More optimistic estimates for Das Finale‘s second part to have a home release will put the date as being in December 2019, supposing that the re-screenings also double as an announcement for the next release. Previously, I had made the assumption that there would be a three month gap between the theatrical screenings and the home release for Das Finale, with an average of eighteen months between the different acts. By these estimates, this month was when Part Two was supposed to be released in full. Since these were off, the future release pattern for Das Finale becomes much more challenging to forecast. While I appreciate the effort going into the production of Girls und Panzer Das Finale to ensure that each instalment is of a high standard, Actas is proving to be about as reliable as 343 Industries when it comes to release dates.
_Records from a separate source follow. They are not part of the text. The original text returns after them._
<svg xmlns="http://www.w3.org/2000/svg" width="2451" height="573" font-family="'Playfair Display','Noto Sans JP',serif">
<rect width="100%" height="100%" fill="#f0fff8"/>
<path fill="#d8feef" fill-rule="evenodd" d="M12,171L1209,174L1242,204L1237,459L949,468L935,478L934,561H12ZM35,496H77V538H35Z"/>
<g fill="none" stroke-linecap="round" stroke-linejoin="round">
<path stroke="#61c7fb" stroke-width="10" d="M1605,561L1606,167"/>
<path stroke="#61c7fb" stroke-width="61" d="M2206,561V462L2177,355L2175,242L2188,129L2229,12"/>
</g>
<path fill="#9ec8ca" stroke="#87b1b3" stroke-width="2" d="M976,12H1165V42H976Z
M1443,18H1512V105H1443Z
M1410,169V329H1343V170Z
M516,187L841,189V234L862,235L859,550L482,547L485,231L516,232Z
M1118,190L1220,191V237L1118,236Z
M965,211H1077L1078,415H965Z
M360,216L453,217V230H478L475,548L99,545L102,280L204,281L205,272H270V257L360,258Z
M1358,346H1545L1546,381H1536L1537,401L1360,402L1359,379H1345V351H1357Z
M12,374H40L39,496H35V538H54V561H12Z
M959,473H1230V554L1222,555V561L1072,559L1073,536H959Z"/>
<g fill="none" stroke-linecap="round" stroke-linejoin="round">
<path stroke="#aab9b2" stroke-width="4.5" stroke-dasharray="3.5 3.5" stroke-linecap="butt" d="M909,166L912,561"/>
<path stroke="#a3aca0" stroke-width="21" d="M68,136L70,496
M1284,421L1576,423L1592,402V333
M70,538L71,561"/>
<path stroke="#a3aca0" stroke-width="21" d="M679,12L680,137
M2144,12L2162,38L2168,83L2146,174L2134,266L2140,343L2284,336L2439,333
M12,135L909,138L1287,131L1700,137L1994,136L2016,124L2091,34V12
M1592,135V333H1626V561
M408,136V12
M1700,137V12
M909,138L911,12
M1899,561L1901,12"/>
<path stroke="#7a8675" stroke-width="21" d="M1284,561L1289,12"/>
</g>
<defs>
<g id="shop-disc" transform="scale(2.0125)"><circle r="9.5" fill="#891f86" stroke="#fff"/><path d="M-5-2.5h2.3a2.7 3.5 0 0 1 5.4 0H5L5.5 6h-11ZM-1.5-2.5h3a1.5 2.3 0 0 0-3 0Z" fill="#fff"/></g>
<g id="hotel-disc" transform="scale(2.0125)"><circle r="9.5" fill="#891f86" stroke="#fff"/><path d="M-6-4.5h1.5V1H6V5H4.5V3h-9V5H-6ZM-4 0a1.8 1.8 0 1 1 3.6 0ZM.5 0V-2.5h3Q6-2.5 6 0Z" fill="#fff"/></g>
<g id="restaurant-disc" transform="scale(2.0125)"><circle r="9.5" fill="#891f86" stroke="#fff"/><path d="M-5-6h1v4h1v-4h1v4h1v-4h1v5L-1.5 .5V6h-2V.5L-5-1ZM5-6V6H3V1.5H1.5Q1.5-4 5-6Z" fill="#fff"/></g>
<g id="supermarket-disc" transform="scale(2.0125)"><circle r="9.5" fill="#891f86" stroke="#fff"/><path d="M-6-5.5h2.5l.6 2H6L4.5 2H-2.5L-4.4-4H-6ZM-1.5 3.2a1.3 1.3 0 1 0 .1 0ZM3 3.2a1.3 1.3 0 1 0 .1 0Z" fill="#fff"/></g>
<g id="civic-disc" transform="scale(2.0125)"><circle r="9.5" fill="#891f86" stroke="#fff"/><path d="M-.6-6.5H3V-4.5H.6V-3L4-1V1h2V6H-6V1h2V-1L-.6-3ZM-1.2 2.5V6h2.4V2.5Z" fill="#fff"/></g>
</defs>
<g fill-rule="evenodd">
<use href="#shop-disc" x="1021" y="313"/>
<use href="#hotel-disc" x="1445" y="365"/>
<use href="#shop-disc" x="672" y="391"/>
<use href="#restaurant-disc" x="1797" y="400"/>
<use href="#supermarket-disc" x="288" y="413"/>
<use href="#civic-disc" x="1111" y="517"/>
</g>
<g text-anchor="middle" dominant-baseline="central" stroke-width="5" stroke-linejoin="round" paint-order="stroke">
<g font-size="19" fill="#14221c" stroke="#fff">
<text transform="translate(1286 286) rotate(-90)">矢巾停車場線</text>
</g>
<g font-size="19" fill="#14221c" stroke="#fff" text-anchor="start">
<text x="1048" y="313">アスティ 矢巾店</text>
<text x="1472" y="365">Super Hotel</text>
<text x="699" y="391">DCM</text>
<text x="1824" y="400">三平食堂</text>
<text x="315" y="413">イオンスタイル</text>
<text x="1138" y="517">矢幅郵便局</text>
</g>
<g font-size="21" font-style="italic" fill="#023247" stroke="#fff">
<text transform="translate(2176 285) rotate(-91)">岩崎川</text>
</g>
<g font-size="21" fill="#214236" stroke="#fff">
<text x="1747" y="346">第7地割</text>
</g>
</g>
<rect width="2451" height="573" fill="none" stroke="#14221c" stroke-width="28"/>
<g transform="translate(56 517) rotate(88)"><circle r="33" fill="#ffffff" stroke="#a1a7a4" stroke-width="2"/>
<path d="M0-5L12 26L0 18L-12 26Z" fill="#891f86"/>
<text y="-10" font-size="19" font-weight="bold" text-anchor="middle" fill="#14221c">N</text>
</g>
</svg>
Following Das Finale is a bit of a painful endeavour on account of these wait times, and I do apologise to my readers for the considerable delays encountered in writing about Das Finale. My ability to write about this six-part film series is entirely dependent on the home releases, as I aim to provide detailed discussions, with high-quality screenshots. While I could be financially irresponsible and fly myself out to Japan for the singular purpose of watching the film to provide a pure-text summary, I would be compromising the quality of my content by taking this route. This is the cost of quality, and I will resolve to get a proper talk on Das Finale‘s second act as soon as the home release is available, a talk that I hope readers will find satisfactory.